Monday, August 19, 2013

The PTSD Series - Part 2

Medical Records

The topic covered in this installment is the medical evidence a veteran (or that veteran’s advocate, attorney or representative) needs to secure disability benefits for PTSD. As you recall from the previous blog post, medical evidence of a current diagnosis is the first thing the Veteran needs to prove in his/her claim for PTSD disability benefits.

This post will address the two big issues in this element of a PTSD claim: how much medical evidence is enough, and what type of medical evidence is needed.

How much evidence you need to prove depends on when you filed your claim. If you have a Board of Veterans’ Appeals decision issued after March 7, 1997, the veteran need only show that it is “at least as likely as not” that you have the PTSD condition. Prior to March 7, 1997, the standard was that the veteran needed a “clear diagnosis” of PTSD – this is no longer the proper standard. (If you have a BVA decision after March 7, 1997, which denies your PTSD claim on the basis of the lack of a “clear diagnosis” of PTSD, you should consider contacting a Veteran Service Organization or contact a VA Benefits attorney – the VA may have committed error in denying your claim).
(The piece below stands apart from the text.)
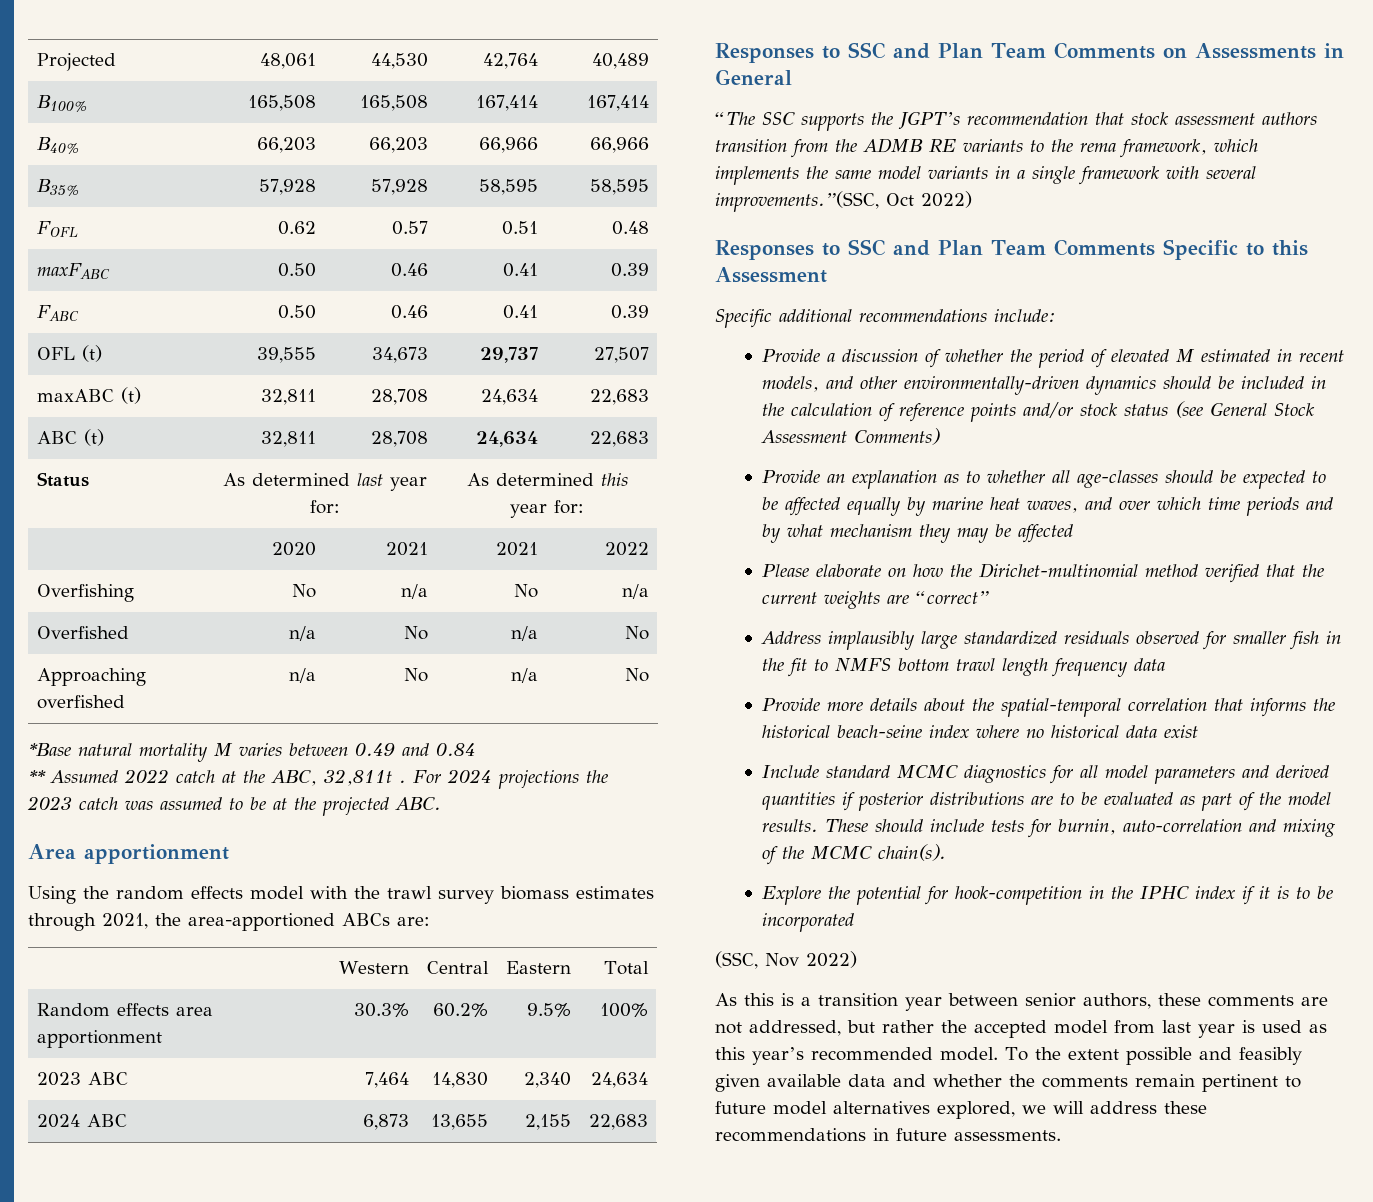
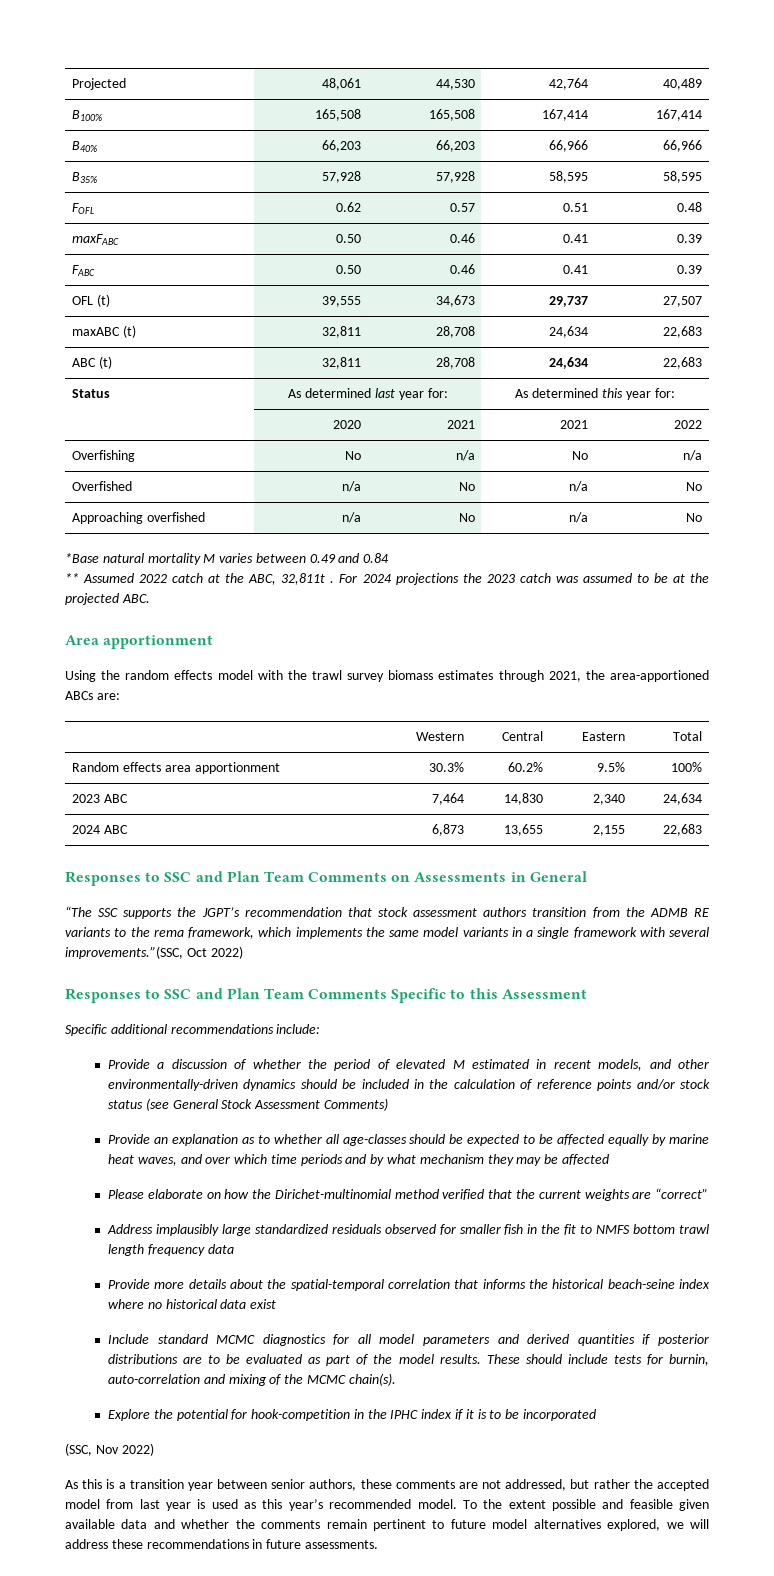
[1238,1047,1302,1065] feasibly -> [629,1499,673,1509] feasible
The type of evidence necessary is this: an examination by a doctor, preferably a psychiatrist, and a written report. That report should discuss the doctor’s medical opinion that the incident you allege triggered your PTSD was medically sufficient to support a diagnosis of PTSD and that your symptoms were adequate enough for the doctor to diagnose PTSD. This gets a little tricky – you still need to prove the link between the stressor event and the current condition, and your doctor’s testimony that they are linked may not be enough. This is because the question of “linkage” is a question of fact for the VA, not a medical matter.

If the VA doubts the medical evidence you provided, it must follow one of two courses of action. It can either a) set aside its doubts and accept your medical evidence, or b) seek clarification of the portions of the report that cause it to doubt the medical evidence. If the VA does not get the clarification it needs, it can either a) return the report for more clarification or b) obtain independent medical evidence concerning the portions of the report the VA doubts or needs clarified.

Now that you now what (and how much) information you need to provide to VA, what does the doctor need to put in the report to aid your claim. It is imperative that your doctor follow the PTSD criteria in the DSM-IV; using an older DSM (DSM III and DSM III-R) is going to delay your claim and require medical reevaluation under the DSM-IV. This is because the criteria in the DSM-III and III-R are significantly different than the DSM-IV criteria.

The change to the PTSD criteria in DSM-IV benefits veterans in many ways, and leads to an interesting point. The VA used to use the DSM III and DSM III-R. In 1996, the VA adopted DSM-IV as the standard for evaluating mental health impairments. If your claim for disability benefits due to PTSD was rejected prior to 1996, and you have a diagnosis of PTSD dated after 1994, you may be able to reopen your claim for benefits and have it evaluated under the new criteria. At the very least, you should be able to file a new claim for benefits. You should consider consulting an attorney if this issue sounds like it might apply to you.